Sequence of January 2010 Storms Shut In Silverton

Town Hall after the storms, and the Arcade avalanche path
in the distance, on Kendall Mountain, sporting a large,
fresh fracture line at timberline.
Town Hall in Silverton after January 2010 Storms
As happens at least a few times each winter, Silvertonians coped with (even reveled in) being “cut off” from our nearest neighboring towns by a series of three back-to-back storms on January 17th through 24th and the resulting natural and explosively triggered avalanches.

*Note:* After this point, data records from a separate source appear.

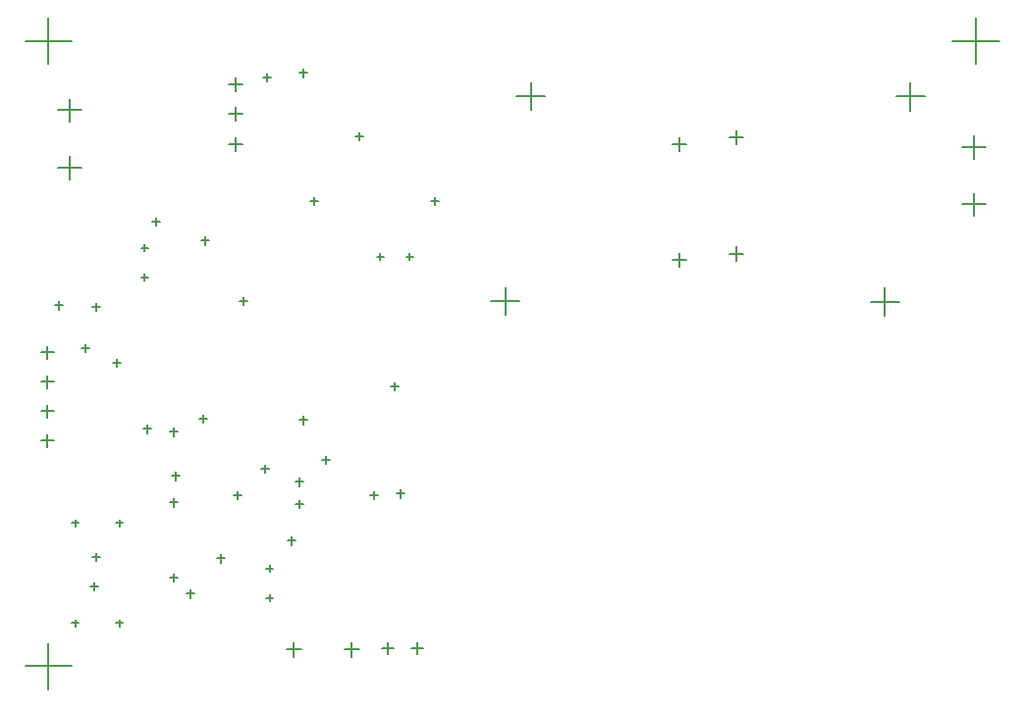
<source format=gbr>
G04*
G04 #@! TF.GenerationSoftware,Altium Limited,Altium Designer,23.0.1 (38)*
G04*
G04 Layer_Color=128*
%FSLAX25Y25*%
%MOIN*%
G70*
G04*
G04 #@! TF.SameCoordinates,8278F28E-5B15-4BE8-8149-663F5D52C5DE*
G04*
G04*
G04 #@! TF.FilePolarity,Positive*
G04*
G01*
G75*
%ADD13C,0.00500*%
D13*
X37780Y60500D02*
X40142D01*
X38961Y59319D02*
Y61681D01*
X37780Y26484D02*
X40142D01*
X38961Y25303D02*
Y27665D01*
X22819Y60500D02*
X25181D01*
X24000Y59319D02*
Y61681D01*
X22819Y26484D02*
X25181D01*
X24000Y25303D02*
Y27665D01*
X6937Y224410D02*
X22685D01*
X14811Y216535D02*
Y232283D01*
X321898Y224410D02*
X337646D01*
X329772Y216535D02*
Y232283D01*
X18063Y181315D02*
X25937D01*
X22000Y177378D02*
Y185252D01*
X18063Y200842D02*
X25937D01*
X22000Y196906D02*
Y204780D01*
X6937Y11811D02*
X22685D01*
X14811Y3937D02*
Y19685D01*
X246138Y152130D02*
X250862D01*
X248500Y149768D02*
Y154492D01*
X294169Y135791D02*
X303618D01*
X298894Y131067D02*
Y140516D01*
X246138Y191500D02*
X250862D01*
X248500Y189138D02*
Y193862D01*
X302831Y205476D02*
X312280D01*
X307555Y200752D02*
Y210201D01*
X226638Y189370D02*
X231362D01*
X229000Y187008D02*
Y191732D01*
X173882Y205709D02*
X183331D01*
X178606Y200984D02*
Y210433D01*
X226638Y150000D02*
X231362D01*
X229000Y147638D02*
Y152362D01*
X165220Y136024D02*
X174669D01*
X169945Y131299D02*
Y140748D01*
X76138Y209736D02*
X80862D01*
X78500Y207374D02*
Y212098D01*
X76138Y189264D02*
X80862D01*
X78500Y186902D02*
Y191626D01*
X76138Y199500D02*
X80862D01*
X78500Y197138D02*
Y201862D01*
X12335Y118500D02*
X16665D01*
X14500Y116335D02*
Y120665D01*
X12335Y108500D02*
X16665D01*
X14500Y106335D02*
Y110665D01*
X12335Y98500D02*
X16665D01*
X14500Y96335D02*
Y100665D01*
X12335Y88500D02*
X16665D01*
X14500Y86335D02*
Y90665D01*
X115284Y17500D02*
X120402D01*
X117842Y14941D02*
Y20059D01*
X95598Y17500D02*
X100716D01*
X98158Y14941D02*
Y20059D01*
X138031Y18000D02*
X141969D01*
X140000Y16032D02*
Y19969D01*
X128032Y18000D02*
X131968D01*
X130000Y16032D02*
Y19969D01*
X136319Y151000D02*
X138681D01*
X137500Y149819D02*
Y152181D01*
X126319Y151000D02*
X128681D01*
X127500Y149819D02*
Y152181D01*
X46319Y144000D02*
X48681D01*
X47500Y142819D02*
Y145181D01*
X46319Y154000D02*
X48681D01*
X47500Y152819D02*
Y155181D01*
X88819Y45000D02*
X91181D01*
X90000Y43819D02*
Y46181D01*
X88819Y35000D02*
X91181D01*
X90000Y33819D02*
Y36181D01*
X325063Y188342D02*
X332937D01*
X329000Y184406D02*
Y192280D01*
X325063Y168815D02*
X332937D01*
X329000Y164878D02*
Y172752D01*
X29100Y39000D02*
X31900D01*
X30500Y37600D02*
Y40400D01*
X29600Y49000D02*
X32400D01*
X31000Y47600D02*
Y50400D01*
X72100Y48500D02*
X74900D01*
X73500Y47100D02*
Y49900D01*
X133100Y70500D02*
X135900D01*
X134500Y69100D02*
Y71900D01*
X103600Y170000D02*
X106400D01*
X105000Y168600D02*
Y171400D01*
X124100Y70000D02*
X126900D01*
X125500Y68600D02*
Y71400D01*
X119100Y192000D02*
X121900D01*
X120500Y190600D02*
Y193400D01*
X50100Y163000D02*
X52900D01*
X51500Y161600D02*
Y164400D01*
X107695Y81903D02*
X110495D01*
X109095Y80503D02*
Y83303D01*
X36600Y115000D02*
X39400D01*
X38000Y113600D02*
Y116400D01*
X26100Y120000D02*
X28900D01*
X27500Y118600D02*
Y121400D01*
X100100Y213500D02*
X102900D01*
X101500Y212100D02*
Y214900D01*
X87600Y212000D02*
X90400D01*
X89000Y210600D02*
Y213400D01*
X144600Y170000D02*
X147400D01*
X146000Y168600D02*
Y171400D01*
X79600Y136000D02*
X82400D01*
X81000Y134600D02*
Y137400D01*
X47100Y92500D02*
X49900D01*
X48500Y91100D02*
Y93900D01*
X56100Y91500D02*
X58900D01*
X57500Y90100D02*
Y92900D01*
X56600Y76500D02*
X59400D01*
X58000Y75100D02*
Y77900D01*
X77600Y70000D02*
X80400D01*
X79000Y68600D02*
Y71400D01*
X87100Y79000D02*
X89900D01*
X88500Y77600D02*
Y80400D01*
X131100Y107000D02*
X133900D01*
X132500Y105600D02*
Y108400D01*
X98600Y67000D02*
X101400D01*
X100000Y65600D02*
Y68400D01*
X29600Y134000D02*
X32400D01*
X31000Y132600D02*
Y135400D01*
X17100Y134500D02*
X19900D01*
X18500Y133100D02*
Y135900D01*
X66600Y156500D02*
X69400D01*
X68000Y155100D02*
Y157900D01*
X100100Y95500D02*
X102900D01*
X101500Y94100D02*
Y96900D01*
X66100Y96000D02*
X68900D01*
X67500Y94600D02*
Y97400D01*
X96100Y54500D02*
X98900D01*
X97500Y53100D02*
Y55900D01*
X98600Y74500D02*
X101400D01*
X100000Y73100D02*
Y75900D01*
X56100Y42000D02*
X58900D01*
X57500Y40600D02*
Y43400D01*
X56100Y67500D02*
X58900D01*
X57500Y66100D02*
Y68900D01*
X61600Y36500D02*
X64400D01*
X63000Y35100D02*
Y37900D01*
M02*

</source>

US Highway 550 was closed in both directions for over 40 hours, to the north and south, and all County roads leading out of town were also closed for a day, thwarting those few powder hounds who had made it into town before the passes closed and anxious to ski the steep and deep at Silverton Mountain ski area.  Even our small ski hill in town, at Kendall Mountain, had to suspend operations for the day.  Roofs in town were producing significant avalanches as well, and the superbly efficient Public Works crew had their hands full keeping the streets open, stockpiling enormous amounts of snow down the center of Greene Street, the main drag, for future removal.  This series of storms was comparatively wind-free, a welcome feature given memories of the ferocious storms and blowing snow of 2008/2009.

snow of roofs
A post-storm inspection found 2’ to 3’ foot avalanche fracture lines on roofs throughout town.  Roofs in nearby Durango, which received even more snow than Silverton, were stressed to the brink and beyond.